▶ **Assigned task**
Every entry must come back exactly as it was written.

▶ **Exercise material**
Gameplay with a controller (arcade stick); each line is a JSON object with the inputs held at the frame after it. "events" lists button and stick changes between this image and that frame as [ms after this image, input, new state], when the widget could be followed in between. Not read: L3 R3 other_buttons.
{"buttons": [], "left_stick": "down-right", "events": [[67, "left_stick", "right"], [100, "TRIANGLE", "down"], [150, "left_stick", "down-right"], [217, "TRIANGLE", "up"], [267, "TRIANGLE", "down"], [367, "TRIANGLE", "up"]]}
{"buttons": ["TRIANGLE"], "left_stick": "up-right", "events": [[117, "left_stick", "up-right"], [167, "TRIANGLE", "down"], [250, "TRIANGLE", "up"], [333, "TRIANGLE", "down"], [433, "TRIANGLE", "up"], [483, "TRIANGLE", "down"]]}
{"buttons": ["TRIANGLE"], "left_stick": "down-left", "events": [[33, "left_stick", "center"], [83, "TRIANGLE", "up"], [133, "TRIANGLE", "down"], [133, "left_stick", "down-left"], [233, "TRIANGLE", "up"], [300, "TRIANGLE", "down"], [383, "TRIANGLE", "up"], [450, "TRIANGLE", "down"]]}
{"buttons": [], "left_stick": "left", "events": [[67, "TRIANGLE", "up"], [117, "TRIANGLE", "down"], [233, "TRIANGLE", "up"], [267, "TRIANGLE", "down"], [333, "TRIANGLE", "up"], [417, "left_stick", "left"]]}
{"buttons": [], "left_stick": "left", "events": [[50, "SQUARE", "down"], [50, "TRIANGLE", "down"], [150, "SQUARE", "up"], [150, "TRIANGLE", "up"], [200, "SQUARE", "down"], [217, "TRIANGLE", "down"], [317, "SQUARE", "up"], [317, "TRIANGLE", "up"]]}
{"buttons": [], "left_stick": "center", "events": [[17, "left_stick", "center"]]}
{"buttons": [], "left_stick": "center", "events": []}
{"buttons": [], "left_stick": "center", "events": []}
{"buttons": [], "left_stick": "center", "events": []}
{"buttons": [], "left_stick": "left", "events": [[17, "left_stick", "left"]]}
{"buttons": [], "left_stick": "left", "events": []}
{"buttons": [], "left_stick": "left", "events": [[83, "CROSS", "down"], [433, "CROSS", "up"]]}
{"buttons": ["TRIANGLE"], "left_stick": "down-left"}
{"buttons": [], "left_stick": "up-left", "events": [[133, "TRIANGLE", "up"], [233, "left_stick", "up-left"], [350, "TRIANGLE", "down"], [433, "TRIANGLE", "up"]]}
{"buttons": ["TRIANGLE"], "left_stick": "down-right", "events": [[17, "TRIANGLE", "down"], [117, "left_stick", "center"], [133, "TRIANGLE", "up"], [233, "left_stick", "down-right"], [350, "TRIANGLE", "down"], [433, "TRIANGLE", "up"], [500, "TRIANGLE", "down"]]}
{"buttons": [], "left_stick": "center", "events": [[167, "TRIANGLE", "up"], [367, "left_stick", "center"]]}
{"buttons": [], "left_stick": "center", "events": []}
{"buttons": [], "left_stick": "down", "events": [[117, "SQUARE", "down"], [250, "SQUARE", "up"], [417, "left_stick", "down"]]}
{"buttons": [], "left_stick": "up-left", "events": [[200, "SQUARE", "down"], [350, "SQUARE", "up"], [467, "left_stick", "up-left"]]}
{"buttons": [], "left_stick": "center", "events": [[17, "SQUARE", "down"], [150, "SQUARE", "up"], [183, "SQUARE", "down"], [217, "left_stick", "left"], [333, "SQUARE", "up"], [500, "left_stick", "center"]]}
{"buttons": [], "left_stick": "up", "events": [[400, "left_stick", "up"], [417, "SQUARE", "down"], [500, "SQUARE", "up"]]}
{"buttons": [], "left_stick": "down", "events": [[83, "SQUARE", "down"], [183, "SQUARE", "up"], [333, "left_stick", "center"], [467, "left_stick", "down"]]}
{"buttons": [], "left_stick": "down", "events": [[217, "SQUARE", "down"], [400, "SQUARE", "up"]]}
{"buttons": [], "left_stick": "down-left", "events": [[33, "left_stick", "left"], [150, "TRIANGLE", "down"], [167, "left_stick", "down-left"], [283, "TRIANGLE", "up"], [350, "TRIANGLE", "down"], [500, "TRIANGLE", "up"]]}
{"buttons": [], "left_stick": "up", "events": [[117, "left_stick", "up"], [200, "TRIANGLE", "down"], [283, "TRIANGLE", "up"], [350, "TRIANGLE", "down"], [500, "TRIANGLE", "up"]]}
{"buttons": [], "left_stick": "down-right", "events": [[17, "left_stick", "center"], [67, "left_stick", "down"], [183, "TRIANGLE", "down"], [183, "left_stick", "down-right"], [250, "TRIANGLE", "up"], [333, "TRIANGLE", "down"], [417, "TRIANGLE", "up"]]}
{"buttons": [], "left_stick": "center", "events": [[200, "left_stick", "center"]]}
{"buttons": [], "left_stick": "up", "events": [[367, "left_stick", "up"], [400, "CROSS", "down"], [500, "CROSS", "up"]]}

▶ **Response to the task**
Gameplay with a controller (arcade stick); each line is a JSON object with the inputs held at the frame after it. "events" lists button and stick changes between this image and that frame as [ms after this image, input, new state], when the widget could be followed in between. Not read: L3 R3 other_buttons.
{"buttons": [], "left_stick": "down-right", "events": [[67, "left_stick", "right"], [100, "TRIANGLE", "down"], [150, "left_stick", "down-right"], [217, "TRIANGLE", "up"], [267, "TRIANGLE", "down"], [367, "TRIANGLE", "up"]]}
{"buttons": ["TRIANGLE"], "left_stick": "up-right", "events": [[117, "left_stick", "up-right"], [167, "TRIANGLE", "down"], [250, "TRIANGLE", "up"], [333, "TRIANGLE", "down"], [433, "TRIANGLE", "up"], [483, "TRIANGLE", "down"]]}
{"buttons": ["TRIANGLE"], "left_stick": "down-left", "events": [[33, "left_stick", "center"], [83, "TRIANGLE", "up"], [133, "TRIANGLE", "down"], [133, "left_stick", "down-left"], [233, "TRIANGLE", "up"], [300, "TRIANGLE", "down"], [383, "TRIANGLE", "up"], [450, "TRIANGLE", "down"]]}
{"buttons": [], "left_stick": "left", "events": [[67, "TRIANGLE", "up"], [117, "TRIANGLE", "down"], [233, "TRIANGLE", "up"], [267, "TRIANGLE", "down"], [333, "TRIANGLE", "up"], [417, "left_stick", "left"]]}
{"buttons": [], "left_stick": "left", "events": [[50, "SQUARE", "down"], [50, "TRIANGLE", "down"], [150, "SQUARE", "up"], [150, "TRIANGLE", "up"], [200, "SQUARE", "down"], [217, "TRIANGLE", "down"], [317, "SQUARE", "up"], [317, "TRIANGLE", "up"]]}
{"buttons": [], "left_stick": "center", "events": [[17, "left_stick", "center"]]}
{"buttons": [], "left_stick": "center", "events": []}
{"buttons": [], "left_stick": "center", "events": []}
{"buttons": [], "left_stick": "center", "events": []}
{"buttons": [], "left_stick": "left", "events": [[17, "left_stick", "left"]]}
{"buttons": [], "left_stick": "left", "events": []}
{"buttons": [], "left_stick": "left", "events": [[83, "CROSS", "down"], [433, "CROSS", "up"]]}
{"buttons": ["TRIANGLE"], "left_stick": "down-left"}
{"buttons": [], "left_stick": "up-left", "events": [[133, "TRIANGLE", "up"], [233, "left_stick", "up-left"], [350, "TRIANGLE", "down"], [433, "TRIANGLE", "up"]]}
{"buttons": ["TRIANGLE"], "left_stick": "down-right", "events": [[17, "TRIANGLE", "down"], [117, "left_stick", "center"], [133, "TRIANGLE", "up"], [233, "left_stick", "down-right"], [350, "TRIANGLE", "down"], [433, "TRIANGLE", "up"], [500, "TRIANGLE", "down"]]}
{"buttons": [], "left_stick": "center", "events": [[167, "TRIANGLE", "up"], [367, "left_stick", "center"]]}
{"buttons": [], "left_stick": "center", "events": []}
{"buttons": [], "left_stick": "down", "events": [[117, "SQUARE", "down"], [250, "SQUARE", "up"], [417, "left_stick", "down"]]}
{"buttons": [], "left_stick": "up-left", "events": [[200, "SQUARE", "down"], [350, "SQUARE", "up"], [467, "left_stick", "up-left"]]}
{"buttons": [], "left_stick": "center", "events": [[17, "SQUARE", "down"], [150, "SQUARE", "up"], [183, "SQUARE", "down"], [217, "left_stick", "left"], [333, "SQUARE", "up"], [500, "left_stick", "center"]]}
{"buttons": [], "left_stick": "up", "events": [[400, "left_stick", "up"], [417, "SQUARE", "down"], [500, "SQUARE", "up"]]}
{"buttons": [], "left_stick": "down", "events": [[83, "SQUARE", "down"], [183, "SQUARE", "up"], [333, "left_stick", "center"], [467, "left_stick", "down"]]}
{"buttons": [], "left_stick": "down", "events": [[217, "SQUARE", "down"], [400, "SQUARE", "up"]]}
{"buttons": [], "left_stick": "down-left", "events": [[33, "left_stick", "left"], [150, "TRIANGLE", "down"], [167, "left_stick", "down-left"], [283, "TRIANGLE", "up"], [350, "TRIANGLE", "down"], [500, "TRIANGLE", "up"]]}
{"buttons": [], "left_stick": "up", "events": [[117, "left_stick", "up"], [200, "TRIANGLE", "down"], [283, "TRIANGLE", "up"], [350, "TRIANGLE", "down"], [500, "TRIANGLE", "up"]]}
{"buttons": [], "left_stick": "down-right", "events": [[17, "left_stick", "center"], [67, "left_stick", "down"], [183, "TRIANGLE", "down"], [183, "left_stick", "down-right"], [250, "TRIANGLE", "up"], [333, "TRIANGLE", "down"], [417, "TRIANGLE", "up"]]}
{"buttons": [], "left_stick": "center", "events": [[200, "left_stick", "center"]]}
{"buttons": [], "left_stick": "up", "events": [[367, "left_stick", "up"], [400, "CROSS", "down"], [500, "CROSS", "up"]]}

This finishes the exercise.